The members of the New Zealand String Quartet appeared intoxicated by the responsive acoustics of the intimate, jewel-like Whitley Auditorium at Elon University. It seemed to inspire some stunning musicianship over the course of three challenging quartets from the Classical era, the Romantic era, and the Twentieth Century. Like several modern groups, such as the Emerson String Quartet, the New Zealanders play standing with the cellist on a raised platform. The members are first violinist Helene Pohl, second violinist Douglas Beilman, violist Gillian Ansell, and cellist Rolf Gjelsten. Ansell, Beilman, and Gjelsten each in turn shared informal remarks before each work placing it in context.

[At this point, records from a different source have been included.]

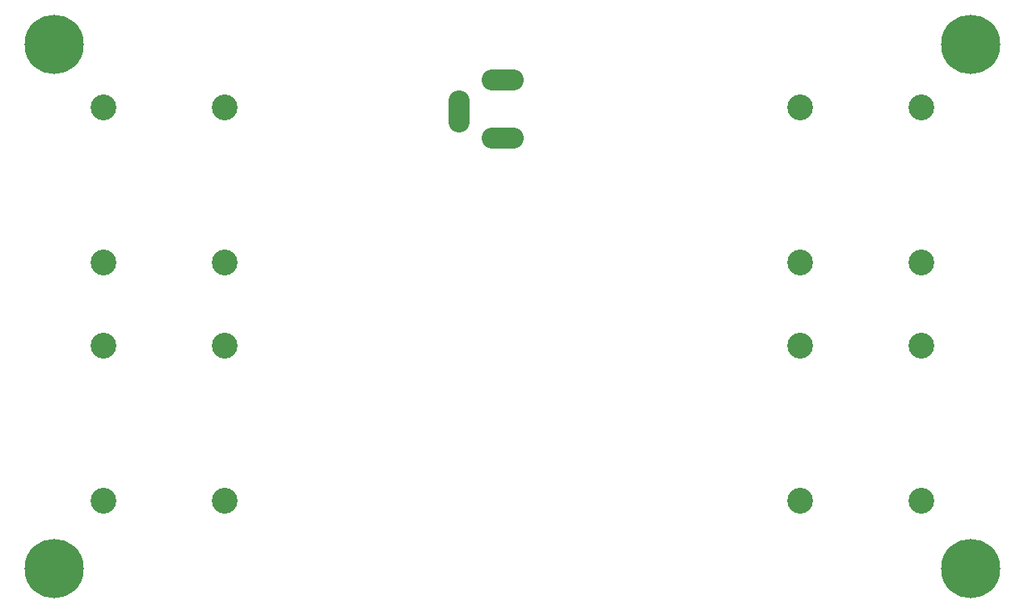
<source format=gbs>
G04*
G04 #@! TF.GenerationSoftware,Altium Limited,Altium Designer,23.1.1 (15)*
G04*
G04 Layer_Color=16711935*
%FSLAX24Y24*%
%MOIN*%
G70*
G04*
G04 #@! TF.SameCoordinates,52EA1FD8-E69D-4759-9217-C2292DA48D7E*
G04*
G04*
G04 #@! TF.FilePolarity,Negative*
G04*
G01*
G75*
%ADD36C,0.1064*%
%ADD37C,0.2442*%
%ADD38O,0.0867X0.1734*%
%ADD39O,0.1734X0.0867*%
D36*
X37736Y4778D02*
D03*
Y11167D02*
D03*
X32736Y4778D02*
D03*
Y11167D02*
D03*
X8996Y14620D02*
D03*
Y21010D02*
D03*
X3996Y14620D02*
D03*
Y21010D02*
D03*
X8996Y4778D02*
D03*
Y11167D02*
D03*
X3996Y4778D02*
D03*
Y11167D02*
D03*
X32740Y21015D02*
D03*
Y14625D02*
D03*
X37740Y21015D02*
D03*
Y14625D02*
D03*
D37*
X1969Y23622D02*
D03*
Y1969D02*
D03*
X39764Y23622D02*
D03*
Y1969D02*
D03*
D38*
X18661Y20846D02*
D03*
D39*
X20472Y22146D02*
D03*
Y19744D02*
D03*
M02*

</source>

The concert opened with Quartet in G, Op.18, No.2, “Compliments” by Ludwig van Beethoven (1770-1827). With its musical jokes and sudden surprises and twists, violist Ansell said it is Beethoven’s quartet most like those of Franz Joseph Haydn. With its delicate, light textures and its well-concealed difficulties, many musicians such as Michael Tree of the Guarneri Quartet consider it the hardest of all the Beethoven quartets to perform. Each New Zealander played with a gorgeous, warm string tone, crystal-clear intonation, precise attacks, and a wide dynamic range. They brought out all the good-natured humor in the piece.
The Quartet No. 13 in B-flat minor, Op. 138 (1970) by Dmitri Shostakovich (1906-75) is in one continuous slow movement marked “adagio” and is probably the composer’s most concentrated work. Beilman described the heavy culture of terror during the Stalin era in Russia which led Shostakovich to compose works with two levels, a superficial surface covering an anguished, deeper level for those in the know. Some twelve tone techniques, first used in the composer’s Twelfth Quartet, are used in Op. 138 along with such things as col legno, bouncing the wooden back of the bow off the instrument. The New Zealanders gave a riveting performance of this brooding, dark work, playing with great concentration.
The recently retired Guarneri String Quartet, early in their career, in the1970s, broke the “late Schubert” barrier by taking on tour the Quartet No. 15 in G, D.887, by Franz Schubert (1797-1828). The physical demands of touring combined with the effort to perform what cellist Gjelstein called the “epic, almost symphonic dimensions” of the work had discouraged an older generation of chamber musicians from taking it on the road. Schubert’s extraordinary ability to create seemingly endless song-like melodies was everywhere evident. I thought of one of Schubert’s successors, Anton Bruckner, a composer of vast symphonic structures, as I listened to violinist Helene Pohl spin out a theme, or as each of her colleagues took it up in turn, while supported by the other players’ sustained tremolos. The New Zealanders delivered a truly inspired performance with each movement beautifully organized and fitted within an over-arching conception of the whole quartet. Their performance compared favorably with the Borromeo String Quartet’s interpretation, my “gold standard” for judging this work.
Violinist Pohl followed up the Schubert with an encore because the ensemble wanted to revel in the acoustics of Whitley Auditorium. They played a delicate, ravishing string arrangement of Claude Debussy’s “Le fille aux chevaux de lin” (“The Girl with the Flaxen Hair”) from Book I of the Préludes for piano.
Note: The Quartet appeared in Asheville the following day.